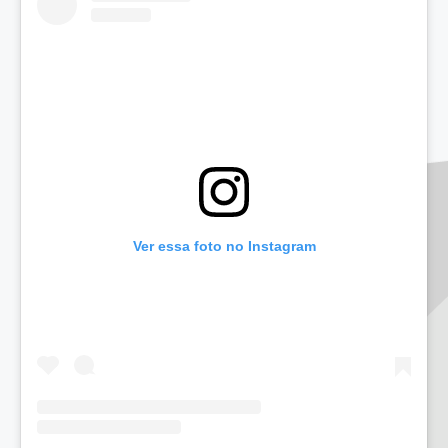
Ver essa foto no Instagram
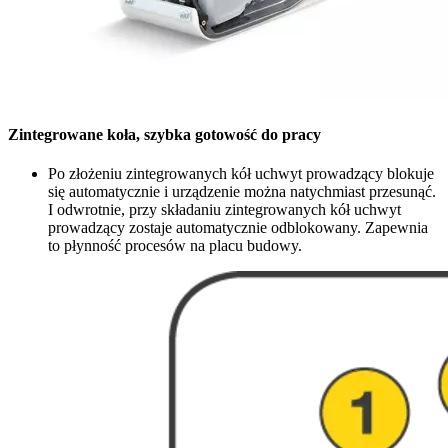
Zintegrowane koła, szybka gotowość do pracy
Po złożeniu zintegrowanych kół uchwyt prowadzący blokuje
się automatycznie i urządzenie można natychmiast przesunąć.
I odwrotnie, przy składaniu zintegrowanych kół uchwyt
prowadzący zostaje automatycznie odblokowany. Zapewnia
to płynność procesów na placu budowy.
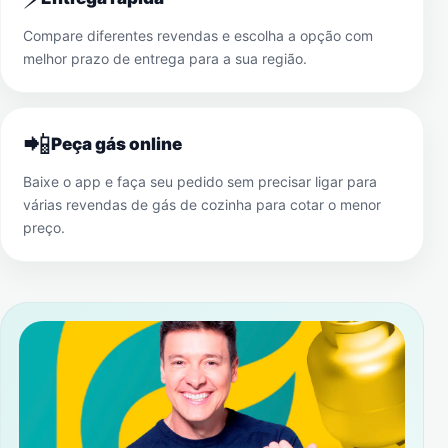
Compare diferentes revendas e escolha a opção com
melhor prazo de entrega para a sua região.
📲
Peça gás online
Baixe o app e faça seu pedido sem precisar ligar para
várias revendas de gás de cozinha para cotar o menor
preço.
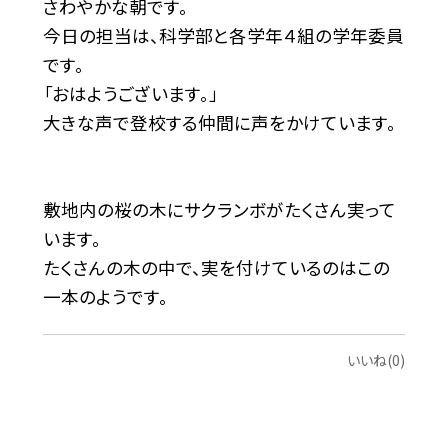
さわやかな朝です。
今日の担当は、科学部と各学年４組の学年委員
です。
「おはようございます。」
大きな声で登校する仲間に声をかけています。
敷地内の桜の木にサクランボがたくさん実って
います。
たくさんの木の中で、実を付けているのはこの
一本のようです。
いいね(0)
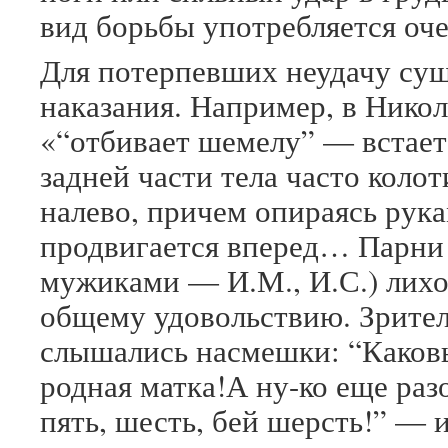
вид борьбы употребляется оче
Для потерпевших неудачу су
наказания. Например, в Нико
«“отбивает шемелу” — встает
задней части тела часто колот
налево, причем опираясь рука
продвигается вперед… Парни 
мужиками — И.М., И.С.) лихо
общему удовольствию. Зрители
слышались насмешки: “Каковы
родная матка!А ну-ко еще разок
пять, шесть, бей шерсть!” — 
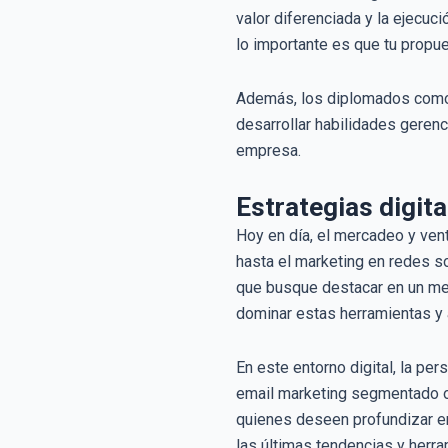
valor diferenciada y la ejecuc
lo importante es que tu propue
Además, los diplomados co
desarrollar habilidades gerenc
empresa.
Estrategias digit
Hoy en día, el mercadeo y vent
hasta el marketing en redes so
que busque destacar en un mer
dominar estas herramientas y 
En este entorno digital, la pe
email marketing segmentado o 
quienes deseen profundizar e
las últimas tendencias y herra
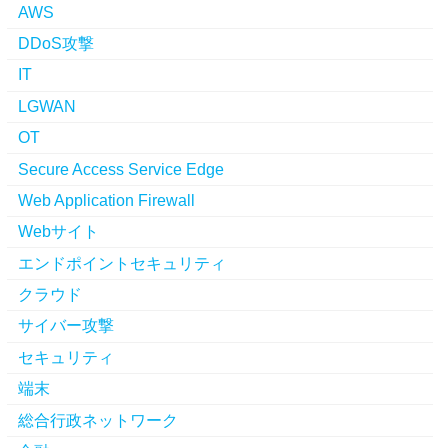
AWS
DDoS攻撃
IT
LGWAN
OT
Secure Access Service Edge
Web Application Firewall
Webサイト
エンドポイントセキュリティ
クラウド
サイバー攻撃
セキュリティ
端末
総合行政ネットワーク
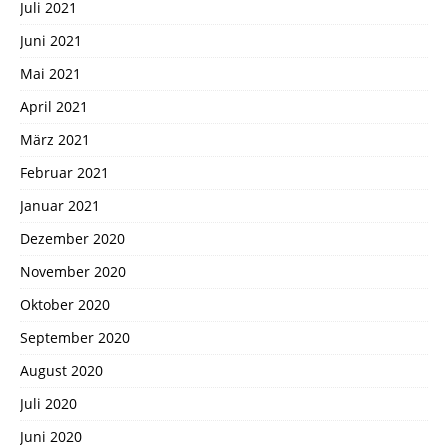
Juli 2021
Juni 2021
Mai 2021
April 2021
März 2021
Februar 2021
Januar 2021
Dezember 2020
November 2020
Oktober 2020
September 2020
August 2020
Juli 2020
Juni 2020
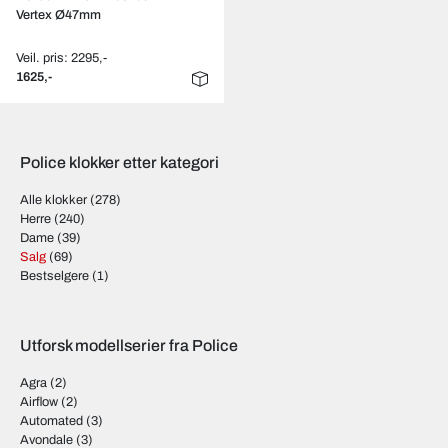
Vertex Ø47mm
Veil. pris: 2295,-
1625,-
Police klokker etter kategori
Alle klokker
(278)
Herre
(240)
Dame
(39)
Salg
(69)
Bestselgere
(1)
Utforsk modellserier fra Police
Agra
(2)
Airflow
(2)
Automated
(3)
Avondale
(3)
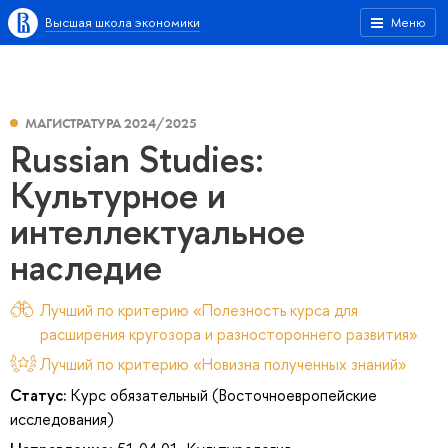
Высшая школа экономики
Меню
МАГИСТРАТУРА 2024/2025
Russian Studies:
Культурное и
интеллектуальное
наследие
Лучший по критерию «Полезность курса для
расширения кругозора и разностороннего развития»
Лучший по критерию «Новизна полученных знаний»
Статус:
Курс обязательный (Восточноевропейские
исследования)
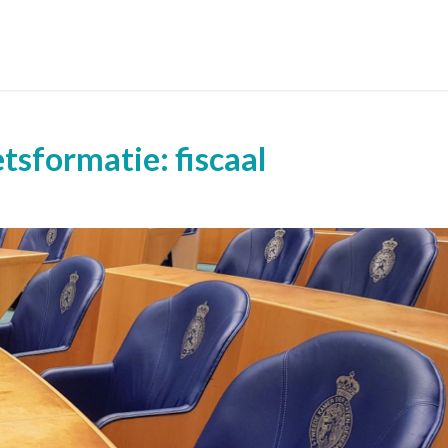
sformatie: fiscaal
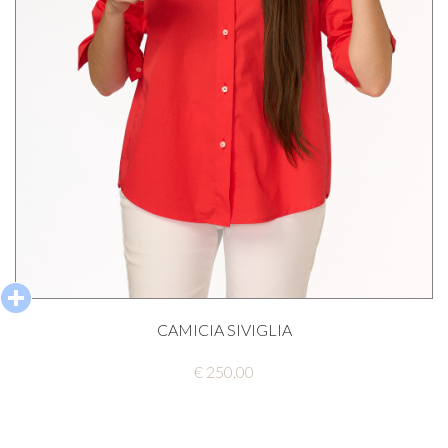
CAMICIA SIVIGLIA
€ 250,00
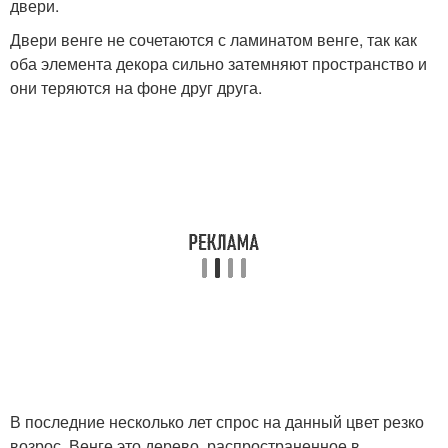
двери.
Двери венге не сочетаются с ламинатом венге, так как
оба элемента декора сильно затемняют пространство и
они теряются на фоне друг друга.
В последние несколько лет спрос на данный цвет резко
возрос. Венге это дерево, распространенное в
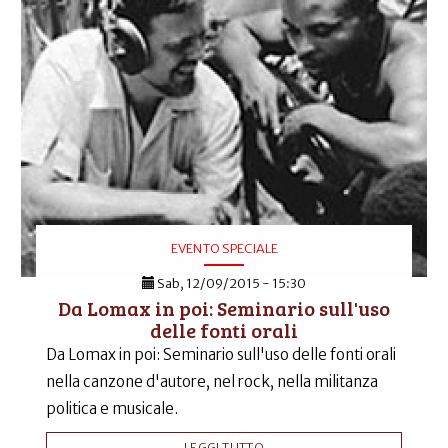
EVENTO SPECIALE
Sab, 12/09/2015 - 15:30
Da Lomax in poi: Seminario sull'uso
delle fonti orali
Da Lomax in poi: Seminario sull'uso delle fonti orali
nella canzone d'autore, nel rock, nella militanza
politica e musicale.
LEGGI TUTTO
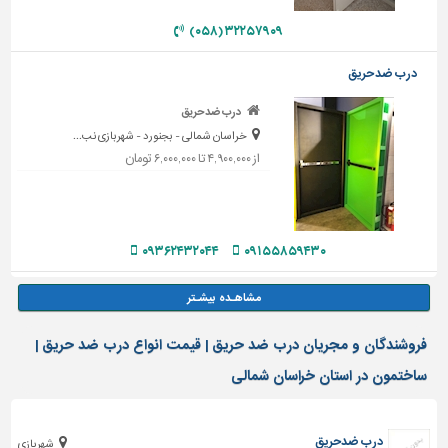
۳۲۲۵۷۹۰۹ (۰۵۸)
درب ضد حریق
درب ضدحریق
خراسان شمالی - بجنورد - شهربازی نب...
از ۴,۹۰۰,۰۰۰ تا ۶,۰۰۰,۰۰۰ تومان
۰۹۳۶۲۴۳۲۰۴۴
۰۹۱۵۵۸۵۹۴۳۰
فروشندگان و مجریان درب ضد حریق | قیمت انواع درب ضد حریق |
ساختمون در استان خراسان شمالی
درب ضدحریق
شهربازی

■ ■ ■

# EXERCISE GOAL
All the records above need to be given again word for word. Skip the pictures.

# RESPONSE AREA
Ver essa foto no Instagram
Zintegrowane koła, szybka gotowość do pracy
Po złożeniu zintegrowanych kół uchwyt prowadzący blokuje
się automatycznie i urządzenie można natychmiast przesunąć.
I odwrotnie, przy składaniu zintegrowanych kół uchwyt
prowadzący zostaje automatycznie odblokowany. Zapewnia
to płynność procesów na placu budowy.
Compare diferentes revendas e escolha a opção com
melhor prazo de entrega para a sua região.
📲
Peça gás online
Baixe o app e faça seu pedido sem precisar ligar para
várias revendas de gás de cozinha para cotar o menor
preço.
さわやかな朝です。
今日の担当は、科学部と各学年４組の学年委員
です。
「おはようございます。」
大きな声で登校する仲間に声をかけています。
敷地内の桜の木にサクランボがたくさん実って
います。
たくさんの木の中で、実を付けているのはこの
一本のようです。
いいね(0)
вид борьбы употребляется оче
Для потерпевших неудачу су
наказания. Например, в Нико
«“отбивает шемелу” — встает
задней части тела часто колот
налево, причем опираясь рука
продвигается вперед… Парни 
мужиками — И.М., И.С.) лихо
общему удовольствию. Зрители
слышались насмешки: “Каковы
родная матка!А ну-ко еще разок
пять, шесть, бей шерсть!” — 
valor diferenciada y la ejecuc
lo importante es que tu propue
Además, los diplomados co
desarrollar habilidades gerenc
empresa.
Estrategias digit
Hoy en día, el mercadeo y vent
hasta el marketing en redes so
que busque destacar en un mer
dominar estas herramientas y 
En este entorno digital, la pe
email marketing segmentado o 
quienes deseen profundizar e
las últimas tendencias y herra
AWS
DDoS攻撃
IT
LGWAN
OT
Secure Access Service Edge
Web Application Firewall
Webサイト
エンドポイントセキュリティ
クラウド
サイバー攻撃
セキュリティ
端末
総合行政ネットワーク
Juli 2021
Juni 2021
Mai 2021
April 2021
März 2021
Februar 2021
Januar 2021
Dezember 2020
November 2020
Oktober 2020
September 2020
August 2020
Juli 2020
Juni 2020
Vertex Ø47mm
Veil. pris: 2295,-
1625,-
Police klokker etter kategori
Alle klokker
(278)
Herre
(240)
Dame
(39)
Salg
(69)
Bestselgere
(1)
Utforsk modellserier fra Police
Agra
(2)
Airflow
(2)
Automated
(3)
Avondale
(3)
Высшая школа экономики
Меню
МАГИСТРАТУРА 2024/2025
Russian Studies:
Культурное и
интеллектуальное
наследие
Лучший по критерию «Полезность курса для
расширения кругозора и разностороннего развития»
Лучший по критерию «Новизна полученных знаний»
Статус:
Курс обязательный (Восточноевропейские
исследования)
sformatie: fiscaal
CAMICIA SIVIGLIA
€ 250,00
двери.
Двери венге не сочетаются с ламинатом венге, так как
оба элемента декора сильно затемняют пространство и
они теряются на фоне друг друга.
В последние несколько лет спрос на данный цвет резко
возрос. Венге это дерево, распространенное в
EVENTO SPECIALE
Sab, 12/09/2015 - 15:30
Da Lomax in poi: Seminario sull'uso
delle fonti orali
Da Lomax in poi: Seminario sull'uso delle fonti orali
nella canzone d'autore, nel rock, nella militanza
politica e musicale.
LEGGI TUTTO
۳۲۲۵۷۹۰۹ (۰۵۸)
درب ضد حریق
درب ضدحریق
خراسان شمالی - بجنورد - شهربازی نب...
از ۴,۹۰۰,۰۰۰ تا ۶,۰۰۰,۰۰۰ تومان
۰۹۳۶۲۴۳۲۰۴۴
۰۹۱۵۵۸۵۹۴۳۰
فروشندگان و مجریان درب ضد حریق | قیمت انواع درب ضد حریق |
ساختمون در استان خراسان شمالی
درب ضدحریق
شهربازی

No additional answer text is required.